A CSV file needs to be processed using Spring Batch where multiple rows could be grouped based on a field value. In the below sample, two lines in the CSV have the same GROUP_NAME with the value group_1. It is also to be noted that the records are not necessarily ordered.
GROUP_NAME,ENTITY_NAME,DATA,ADDITIONAL_DATA
group_1,Foo book,"{""paperback"" : true}","{""digital"":false}"
group_999,Bar book,,
group_1,Foo book,"{""edition"":5}"
The end goal is to create one database row from the two lines for group_1 as:
| ID | ENTITY_NAME | DATA | ADDITIONAL_DATA |
|---|---|---|---|
| 1 | Foo book | {"paperback" : true, "edition" : 5} | {"digital" : false} |
Spring Batch does provide a way to split the input into partitions before the job starts and then process them in chunks but it cannot be applied to this use case as the records belonging to the same GROUP_NAME are dynamic and partitioning cannot be used. Further, records belonging to the same GROUP_NAME could span multiple chunks and chunks are processed independently.
As per How to group the records in Spring Batch 5.x so that every thread/execution is dedicated for one group of records, chunk based processing is not suitable for this use case and I also have a limitation that a staging database table cannot be used(to which the CSV contents could have been loaded and then a GROUP BY clause would have helped).
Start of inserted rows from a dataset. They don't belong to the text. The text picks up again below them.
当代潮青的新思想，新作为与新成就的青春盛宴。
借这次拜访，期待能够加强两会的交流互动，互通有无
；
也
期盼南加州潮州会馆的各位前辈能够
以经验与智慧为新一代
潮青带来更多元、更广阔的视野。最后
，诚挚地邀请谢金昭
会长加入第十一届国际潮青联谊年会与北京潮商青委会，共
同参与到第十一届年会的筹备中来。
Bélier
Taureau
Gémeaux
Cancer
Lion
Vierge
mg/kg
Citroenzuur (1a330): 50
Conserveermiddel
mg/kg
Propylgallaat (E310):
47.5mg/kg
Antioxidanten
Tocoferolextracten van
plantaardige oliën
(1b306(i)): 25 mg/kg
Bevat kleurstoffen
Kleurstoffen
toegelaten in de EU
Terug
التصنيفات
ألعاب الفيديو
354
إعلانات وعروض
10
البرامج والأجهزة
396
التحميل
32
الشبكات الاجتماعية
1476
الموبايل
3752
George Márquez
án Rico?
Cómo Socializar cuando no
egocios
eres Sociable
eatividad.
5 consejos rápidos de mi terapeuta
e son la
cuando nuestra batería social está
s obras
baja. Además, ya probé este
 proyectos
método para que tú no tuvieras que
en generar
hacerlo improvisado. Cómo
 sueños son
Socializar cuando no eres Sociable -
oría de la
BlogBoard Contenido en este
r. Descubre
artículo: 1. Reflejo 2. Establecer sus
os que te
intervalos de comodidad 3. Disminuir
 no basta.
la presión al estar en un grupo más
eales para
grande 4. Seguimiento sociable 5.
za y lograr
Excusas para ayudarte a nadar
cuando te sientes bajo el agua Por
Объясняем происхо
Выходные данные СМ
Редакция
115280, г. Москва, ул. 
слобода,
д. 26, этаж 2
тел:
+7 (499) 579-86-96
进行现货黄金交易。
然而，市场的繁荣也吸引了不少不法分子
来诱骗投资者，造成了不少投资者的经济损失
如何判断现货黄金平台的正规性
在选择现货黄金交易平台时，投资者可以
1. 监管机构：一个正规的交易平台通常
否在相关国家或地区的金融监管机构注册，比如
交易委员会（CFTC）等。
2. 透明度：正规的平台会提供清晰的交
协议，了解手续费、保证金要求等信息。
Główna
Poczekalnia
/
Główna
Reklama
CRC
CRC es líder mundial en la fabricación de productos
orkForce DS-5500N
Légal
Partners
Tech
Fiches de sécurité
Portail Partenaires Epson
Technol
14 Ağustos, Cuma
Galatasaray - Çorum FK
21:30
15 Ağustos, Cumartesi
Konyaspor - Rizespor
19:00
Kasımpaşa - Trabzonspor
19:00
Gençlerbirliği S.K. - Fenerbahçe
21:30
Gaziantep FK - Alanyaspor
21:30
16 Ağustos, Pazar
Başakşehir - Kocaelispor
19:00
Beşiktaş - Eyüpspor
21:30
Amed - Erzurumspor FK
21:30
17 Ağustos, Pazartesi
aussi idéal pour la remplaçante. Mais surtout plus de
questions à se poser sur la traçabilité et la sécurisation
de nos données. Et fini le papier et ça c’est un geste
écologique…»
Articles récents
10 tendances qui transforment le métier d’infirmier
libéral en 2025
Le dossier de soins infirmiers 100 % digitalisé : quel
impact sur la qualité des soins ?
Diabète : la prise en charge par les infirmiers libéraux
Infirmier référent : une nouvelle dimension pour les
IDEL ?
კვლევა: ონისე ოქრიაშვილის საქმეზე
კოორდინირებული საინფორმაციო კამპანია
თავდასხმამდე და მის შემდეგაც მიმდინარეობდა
One way to solve this would be to:
Sort the lines in the CSV file based on the
GROUP_NAMEfield(yes, this is going to be expensive and sorting at Operating System level seems to be performant)Use SingleItemPeekableItemReader to read the lines, collect the records(lines) until a change is identified in
GROUP_NAME
Given that Spring Batch is designed to process records independently, is there a better way compared to sorting the file content and grouping the records using SingleItemPeekableItemReader in order to implement this use case with Spring Batch?